10. Indeed, in this case the Applicant’s failure to comply may well be evidence that making the payments could result in great hardship as envisaged in the Shell case. Thus, it cannot be said that he is unlikely to suffer substantial loss and thereby rendering his appeal nugatory if execution proceeds. It appears that the Applicants’ motor vehicle had already been attached by the time of the amended application. It is not clear whether or not the said vehicle has been sold and whether it can be treated as proposed by the Applicants’ advocate as security.
11. Further the court notes that the record of appeal herein has already been filed which means that the appeal can be perfected for hearing. The words stated in Nduhiu Gitahi and Another -Vs- Anna Wambui Warugongo [1988] 2 KAR, citing the decision of Sir John Donaldson M. R. in Rosengrens -Vs- Safe Deposit Centres Limited [1984] 3 ALLER 198are apt:
“We are faced with a situation where a judgment has been given. It may be affirmed, or it may be set aside. We are concerned with preserving the rights of both parties pending that appeal. It is not our function to disadvantage the Defendant while giving no legitimate advantage to the Plaintiff…… It is our duty to hold the ring even-handedly without prejudicing the issue pending the appeal……”

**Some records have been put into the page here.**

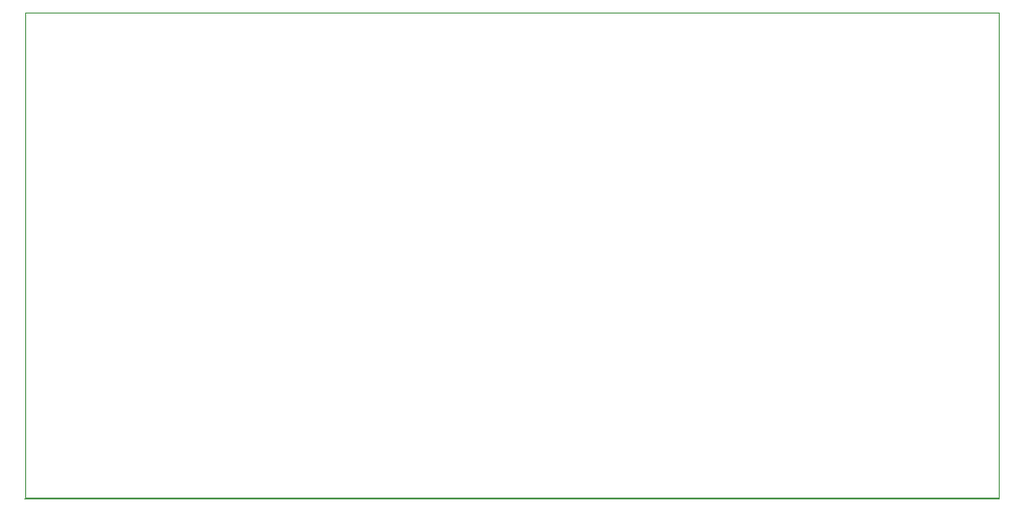
<source format=gbr>
%TF.GenerationSoftware,KiCad,Pcbnew,(5.0.2)-1*%
%TF.CreationDate,2019-05-02T00:01:05-05:00*%
%TF.ProjectId,vcaMain,7663614d-6169-46e2-9e6b-696361645f70,rev?*%
%TF.SameCoordinates,Original*%
%TF.FileFunction,Profile,NP*%
%FSLAX46Y46*%
G04 Gerber Fmt 4.6, Leading zero omitted, Abs format (unit mm)*
G04 Created by KiCad (PCBNEW (5.0.2)-1) date 5/2/2019 12:01:05 AM*
%MOMM*%
%LPD*%
G01*
G04 APERTURE LIST*
%ADD10C,0.200000*%
%ADD11C,0.100000*%
G04 APERTURE END LIST*
D10*
X100330000Y-119380000D02*
X191770000Y-119380000D01*
D11*
X100330000Y-119380000D02*
X100330000Y-73660000D01*
X191770000Y-73660000D02*
X191770000Y-119380000D01*
X100330000Y-73660000D02*
X191770000Y-73660000D01*
M02*

</source>
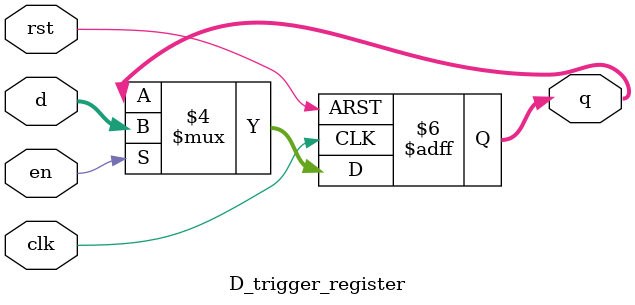
<source format=v>
module D_trigger_register(
input [7:0] d,
input clk,
input rst,
input en,
output reg [7:0] q);

	initial q = 7'b0;
	always @(posedge clk or posedge rst) begin
		if (rst) q = 7'b0;
		else begin
			if (en) q = d;
			else q = q;
		end
	end
	
endmodule
</source>
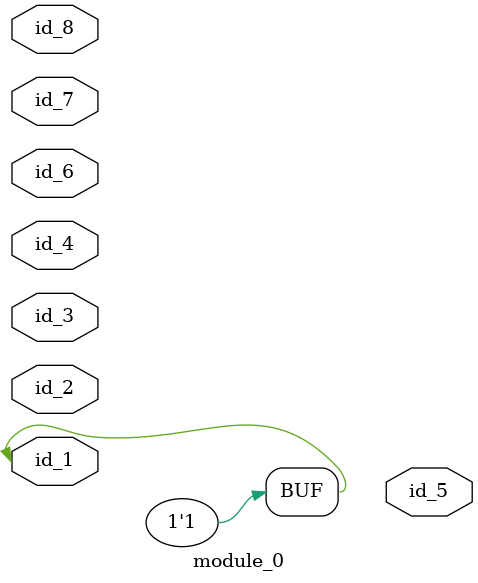
<source format=v>
`timescale 1 ps / 1ps
module module_0 (
    id_1,
    id_2,
    id_3,
    id_4,
    id_5,
    id_6,
    id_7,
    id_8
);
  inout id_8;
  inout id_7;
  input id_6;
  output id_5;
  inout id_4;
  input id_3;
  input id_2;
  inout id_1;
  assign id_1 = 1;
endmodule

</source>
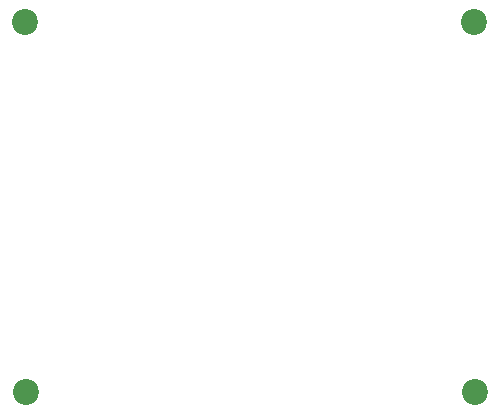
<source format=gbr>
%TF.GenerationSoftware,KiCad,Pcbnew,8.0.1*%
%TF.CreationDate,2024-11-21T22:20:50+00:00*%
%TF.ProjectId,Heating Element,48656174-696e-4672-9045-6c656d656e74,1*%
%TF.SameCoordinates,Original*%
%TF.FileFunction,NonPlated,1,2,NPTH,Drill*%
%TF.FilePolarity,Positive*%
%FSLAX46Y46*%
G04 Gerber Fmt 4.6, Leading zero omitted, Abs format (unit mm)*
G04 Created by KiCad (PCBNEW 8.0.1) date 2024-11-21 22:20:50*
%MOMM*%
%LPD*%
G01*
G04 APERTURE LIST*
%TA.AperFunction,ComponentDrill*%
%ADD10C,2.200000*%
%TD*%
G04 APERTURE END LIST*
D10*
%TO.C,H1*%
X99009200Y-80467200D03*
%TO.C,H3*%
X99109200Y-111763200D03*
%TO.C,H2*%
X137058400Y-80467200D03*
%TO.C,H4*%
X137158400Y-111763200D03*
M02*

</source>
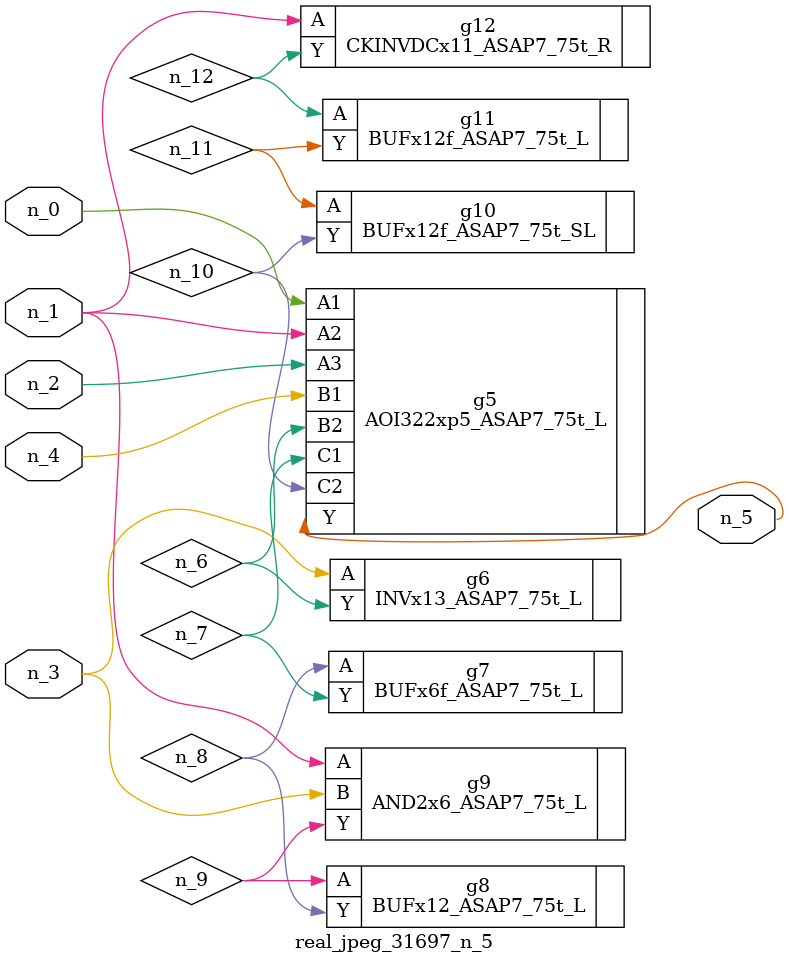
<source format=v>
module real_jpeg_31697_n_5 (n_4, n_0, n_1, n_2, n_3, n_5);

input n_4;
input n_0;
input n_1;
input n_2;
input n_3;

output n_5;

wire n_12;
wire n_8;
wire n_11;
wire n_6;
wire n_7;
wire n_10;
wire n_9;

AOI322xp5_ASAP7_75t_L g5 ( 
.A1(n_0),
.A2(n_1),
.A3(n_2),
.B1(n_4),
.B2(n_6),
.C1(n_7),
.C2(n_10),
.Y(n_5)
);

AND2x6_ASAP7_75t_L g9 ( 
.A(n_1),
.B(n_3),
.Y(n_9)
);

CKINVDCx11_ASAP7_75t_R g12 ( 
.A(n_1),
.Y(n_12)
);

INVx13_ASAP7_75t_L g6 ( 
.A(n_3),
.Y(n_6)
);

BUFx6f_ASAP7_75t_L g7 ( 
.A(n_8),
.Y(n_7)
);

BUFx12_ASAP7_75t_L g8 ( 
.A(n_9),
.Y(n_8)
);

BUFx12f_ASAP7_75t_SL g10 ( 
.A(n_11),
.Y(n_10)
);

BUFx12f_ASAP7_75t_L g11 ( 
.A(n_12),
.Y(n_11)
);


endmodule
</source>
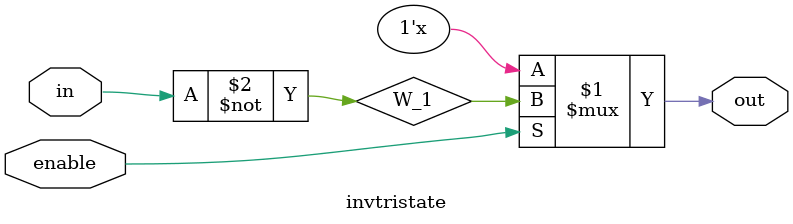
<source format=v>
module invtristate (out, in, enable);
output out ;
input  in ;
input enable ;
wire W_1;
	not   U_1	(W_1, in);
	bufif1 drvi_x 	(out, W_1, enable);
endmodule
</source>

(See also James Wangalwa & Another –Vs- Agnes Naliaka
Cheseto [2012] eKLR.)
12. In the circumstances, the court is inclined to grant the prayer to stay execution pending the hearing on the appeal, on condition that the Applicant deposits a sum of KShs.200,000 [Two Hundred Thousand) into court within 14 days of today’s date. The costs of the application will abide the outcome of the appeal.
13. The record of appeal filed by the Appellant appears to be in order and the court directs that the appeal be canvassed through simultaneous written skeletal submissions with oral highlighting at the hearing. The parties are to appear before the Deputy Registrar on 19th August 2020 to take a hearing date for the appeal during the service week to be held in this court in September 2020.
SIGNED AND DELIVERED ELECTRONICALLY THIS 30TH JULY DAY OF, 2020.